Dennis Hopper is right.
Older Americans aren't playing shuffle board.
Actor, activist Hopper hosts a current television commercial in which he tosses aside the dictionary and discusses redefining retirement as a dream without an expiration date.
He's preaching to the choir.
Older Americans don't go away to warmer climates to fade into the sunset, they don't disappear into a new home because of health reasons and they don't withdraw from active duty status.
To the contrary, people 50 and over are looking forward to an active and healthy retirement and the choices they have made about their home's location, design and upgrades reflect that optimism, according to a yet-to be-released "Senior Housing Study" from the CABA Internet Home Alliance Research Council, a network of leading companies engaged in advancing the home technology market.
The alliance commissioned consumer technology researcher Zanthus to survey 600 homeowners over the age of 50 who had purchased a new home within the last four years.
Among them, 390 lived in an active adult community (AAC), owned their own homes and had access to onsite amenities such as a club house, golf course, swimming pool and walking paths.
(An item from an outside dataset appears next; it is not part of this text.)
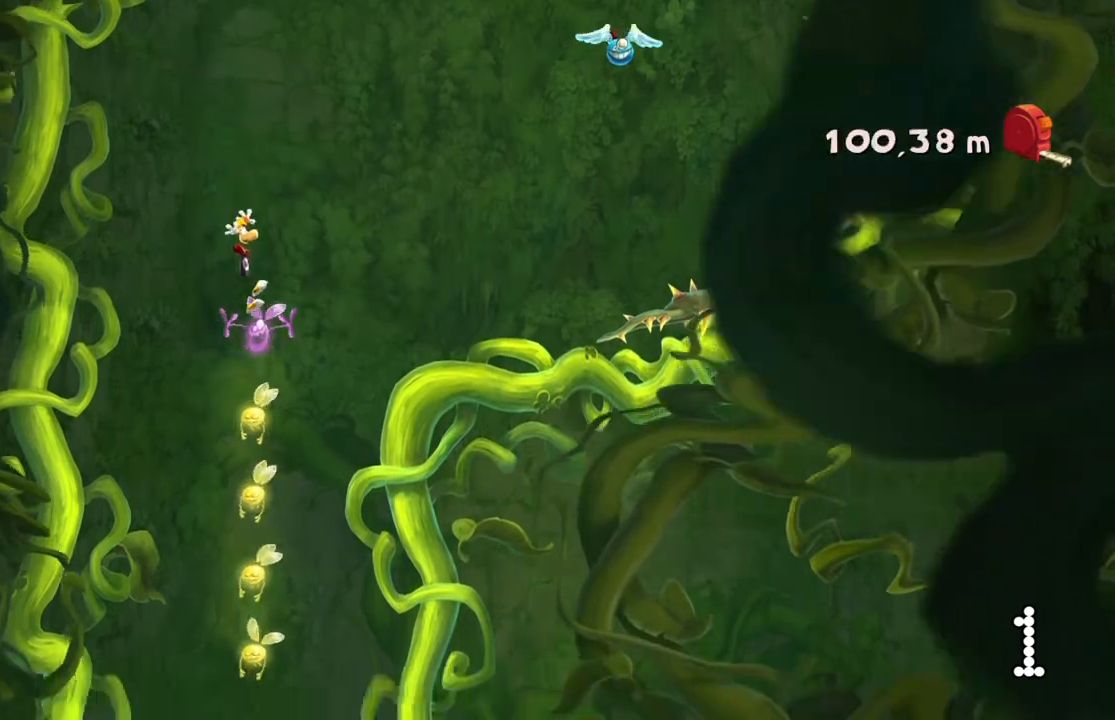
Gameplay with a controller (Xbox layout); each line is a JSON object with the inputs held at the frame after it. "events" lists button and stick changes between this image and that frame as [ms after this image, input, new state], when the widget could be followed in between. Not read: L3 R3 SELECT right_stick.
{"buttons": [], "left_stick": "right", "events": [[67, "left_stick", "left"], [234, "left_stick", "center"], [434, "left_stick", "right"]]}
The other 210 moved into a new home in typical neighborhoods with people of all ages.
Conducted in March 2007, the study was designed to identify what consumers over the age of 50 want most in a connected home to keep them safe, comfortable and living independently.
The study found:
- That vast majority, 91 percent, said retirement or semi-retirement was the reason for moving, not a health condition, empty nests or some other family-related reason. It was a lifestyle choice not forced upon them.
- Moving to a warmer climate was not a key factor. Only 25 percent and 23 percent of AAC and typical neighborhood residents, respectively, chose "live in a warmer climate" as a reason for moving to a new home. Perhaps even more radical, only 5 percent of seniors considered living close to medical facilities in their relocation process.
- Among those moving into an AAC, 59 percent cited a desire to "live near people with similar interests who were similar to them in age and stage of life." The top reason for moving into a new home in a typical neighborhood -- cited by 49 percent of the respondents - was a desire "to have a home with a better layout."
- Plans to stay active was evident from the 63 percent of seniors who have home offices in their new homes; 70 percent of AAC residents and 65 percent of typical neighborhood residents have broadband Internet access at home and 45 percent of AAC residents and 51 percent of typical neighborhood residents have WiFi access. Fewer than 10 percent of those surveyed had no Internet access.
- And active life is fine, but so are conveniences. Virtually all the homes had laundry rooms and about half (49 percent) have what they consider a "gourmet kitchen." Less common were home theaters (10 percent) and exercise rooms (8 percent). Central audio existed in 40 percent of typical neighborhood homes but only 29 percent of AAC homes, but 40 percent of seniors who opted against audio wiring say they would have it installed if they had the opportunity again.
The study also found, generally, that homeowners over the age of 65 worry less than younger homeowners about independent living, feeling secure at home, using the bathroom independently, seeing a doctor on short notice, staying connected to family and monitoring energy use and conserving energy.
"What the study results reveal is that today's seniors are living full, healthy lives, have no intention of slowing down and want their homes to help them maintain their independence and connection to the world," said Woods.
"Seniors are designing homes and choosing upgrades that will let them stay fully engaged with friends and family. Hubs of activity, whether in the form of a gourmet kitchen for entertaining or a home office with broadband or wireless technology, are essential," Woods added in a prepared statement.
The study is due for a full release May 31st in Denver at the National Association of Homebuilders "Building For Boomers and Beyond: 50+ Housing Symposium."